|
Дискурс как предмет лингвистических исследований: к истории вопроса
К содержанию номера журнала: Вестник КАСУ №2 - 2008
Автор: Котова Л.Н.
В последние десятилетия по вполне понятным причинам
дискурс стал центром внимания междисциплинарных исследований. Различные подходы
к его исследованию во многом объясняются различным толкованием самого понятия
«дискурс». Действительно, смысл этого термина и его производных определяется
различно: Советский Энциклопедический словарь и Современный словарь иностранных
слов непосредственно производят его от позднелат. «discursus»– рассуждение,
довод, аргумент [1], авторы статьи «Дискурс» в энциклопедии «Постмодернизм»
возводят термин «дискурс» к латинскому «discere»– блуждать [2]. Именно факты
латинского языка позволяют произвести очень важное разграничение двух введенных
в научный обиход, по сути, омографов, различающихся лишь ударением (дúскурс,
дискỳрс), а также образованных от них прилагательных (дискурсúвный
и дискỳрсный) [3]: дúскурс – термин, обозначающий тип
западноевропейской интеллектуальной стратегии рационально-классического ряда,
дискурсúвный – рассудочный, понятийный, логический – опосредованный,
формализованный (в отличие от чувственного, созерцательного, интуитивного,
непосредственного); дискỳрс – термин, обозначающий определенный
лингвистический феномен.
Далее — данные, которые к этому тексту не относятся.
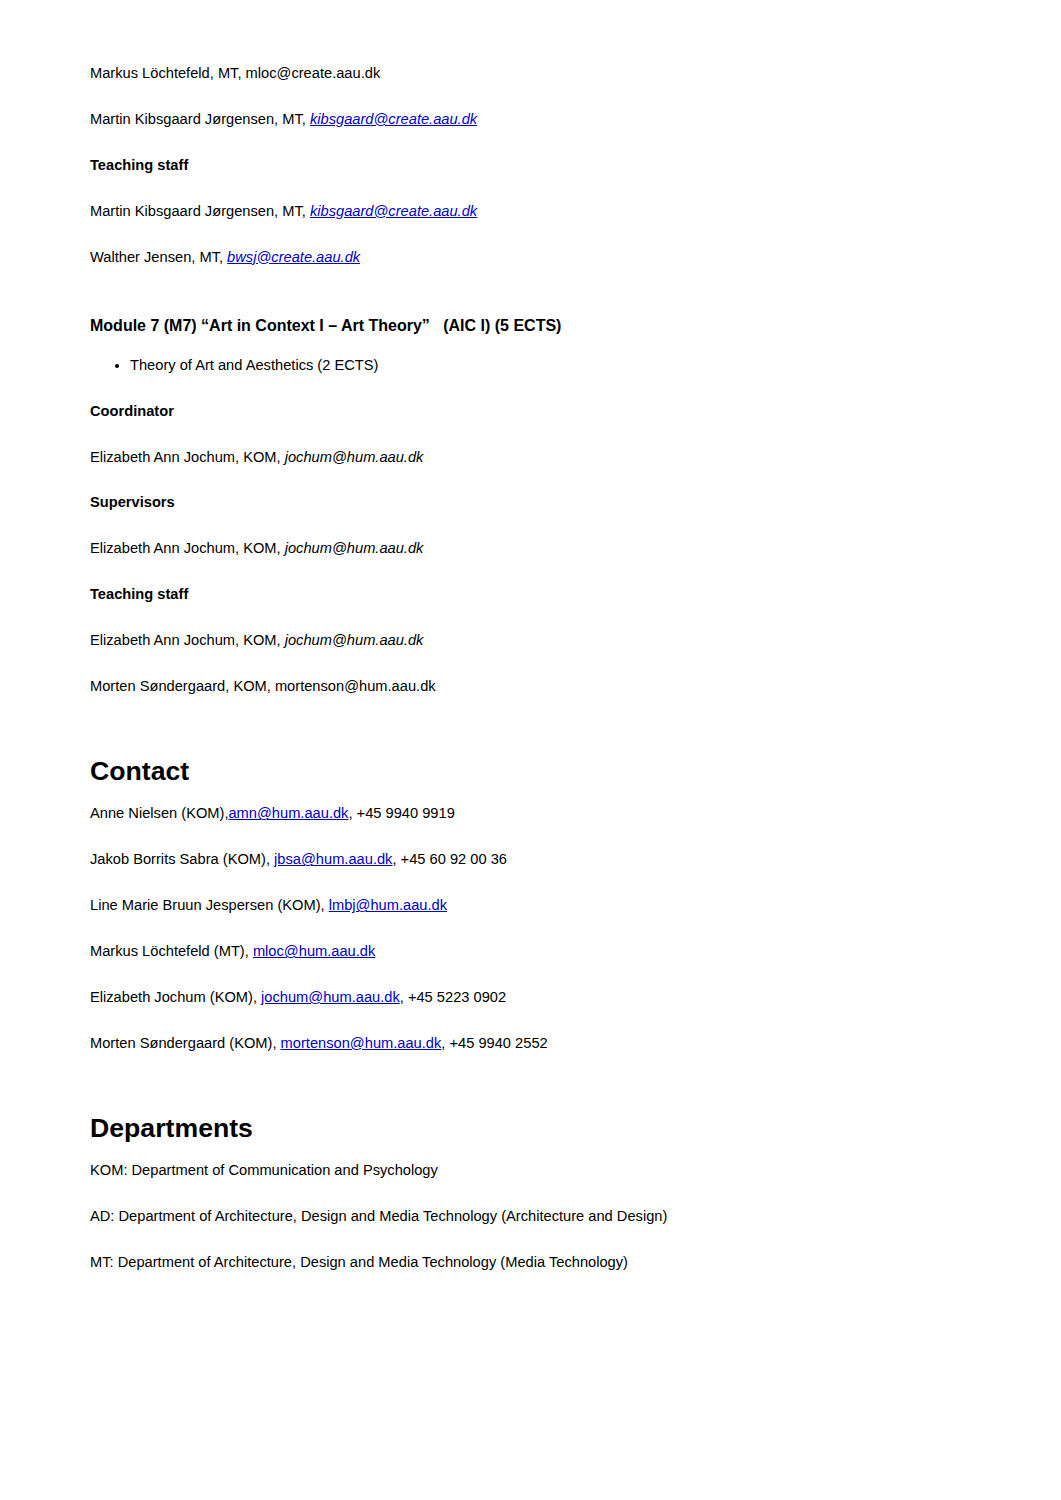Markus Löchtefeld, MT, mloc@create.aau.dk
Martin Kibsgaard Jørgensen, MT, kibsgaard@create.aau.dk
Teaching staff
Martin Kibsgaard Jørgensen, MT, kibsgaard@create.aau.dk
Walther Jensen, MT, bwsj@create.aau.dk
Module 7 (M7) “Art in Context I – Art Theory” (AIC I) (5 ECTS)
Theory of Art and Aesthetics (2 ECTS)
Coordinator
Elizabeth Ann Jochum, KOM, jochum@hum.aau.dk
Supervisors
Elizabeth Ann Jochum, KOM, jochum@hum.aau.dk
Teaching staff
Elizabeth Ann Jochum, KOM, jochum@hum.aau.dk
Morten Søndergaard, KOM, mortenson@hum.aau.dk
Contact
Anne Nielsen (KOM),amn@hum.aau.dk, +45 9940 9919
Jakob Borrits Sabra (KOM), jbsa@hum.aau.dk, +45 60 92 00 36
Line Marie Bruun Jespersen (KOM), lmbj@hum.aau.dk
Markus Löchtefeld (MT), mloc@hum.aau.dk
Elizabeth Jochum (KOM), jochum@hum.aau.dk, +45 5223 0902
Morten Søndergaard (KOM), mortenson@hum.aau.dk, +45 9940 2552
Departments
KOM: Department of Communication and Psychology
AD: Department of Architecture, Design and Media Technology (Architecture and Design)
MT: Department of Architecture, Design and Media Technology (Media Technology)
Развитие значения понятия «дúскурс» связано с
метафорическим переосмыслением ряда значений латинского слова discursus,
связанных с движением (мысль – движение, логическое развитие мысли как
поступательное, как бег) [4]. Дискỳрс же есть актуализация одного из
периферийных значений discursus – беседа, разговор.
В европейской и английской исследовательской традиции
долгое время понятия «дискỳрс» и «текст» существовали как синонимы.
Впервые терминологизировал категорию дискурса американский лингвист А. Харрис в
своей статье 1952 года, посвященной языку реклам4ы. С этого периода начинается
история этого термина, весьма неоднозначного и неоднородного. Так, П. Серио
выделяет 8 значений термина «дискурс», установившихся во французской школе
анализа дискурса [5]: 1) эквивалент понятия «речь» в соссюровском смысле, т.е.
любое конкретное высказывание; 2) единица, по размеру превосходящая фразу,
высказывание в глобальном смысле; то, что является предметом исследования
«грамматики текста», которая изучает последовательность отдельных высказываний;
3) в рамках теорий высказывания или прагматики «дискурсом» называют воздействие
высказывания на его получателя и его внесение в «высказывательную» ситуацию
(что подразумевает субъекта высказывания, адресата, момент и определенное место
высказывания); 4) при специализации значения 3 «дискурс» обозначает беседу,
рассматриваемую как основной тип высказывания; 5) у Э. Бенвениста «дискурсом»
называется речь, присваиваемая говорящим, в противоположность «повествованию»,
которое разворачивается без эксплицитного вмешательства субъекта высказывания;
6) иногда противопоставляются язык и дискурс (langue/discours)
как, с одной стороны, система мало дифференцированных виртуальных значимостей
и, с другой, как диверсификация на поверхностном уровне, связанная с
разнообразием употреблений, присущих языковым единицам. Различается, таким
образом, исследование элемента «в языке» и его исследование «в речи» как
«дискурсе»; 7) термин «дискурс» часто употребляется также для обозначения
системы ограничений, которые накладываются на неограниченное число высказываний
в силу определенной социальной или идеологической позиции. Так, когда речь идет
о «феминистском дискурсе» или об «административном дискурсе», рассматривается
не отдельный частный корпус, а определенный тип высказывания, который
предполагается вообще присущим феминисткам или администрации; 8) специфическое
определение, основанное на разграничении дискурса и высказывания. В этом
контексте высказывание – это последовательность фраз, заключенных между двумя
семантическими пробелами, двумя остановками в коммуникации, тогда как дискурс –
высказывание, рассматриваемое с точки зрения дискурсного механизма, которое им
управляет.
Можно наблюдать, что понятие «дискурс» часто используется
и как синоним понятия «стиль». Такую синонимию отмечает И.П. Ильин [6]. Понятие
стиля наделено атрибутами дискурса у советского эстетика и литературоведа Ю.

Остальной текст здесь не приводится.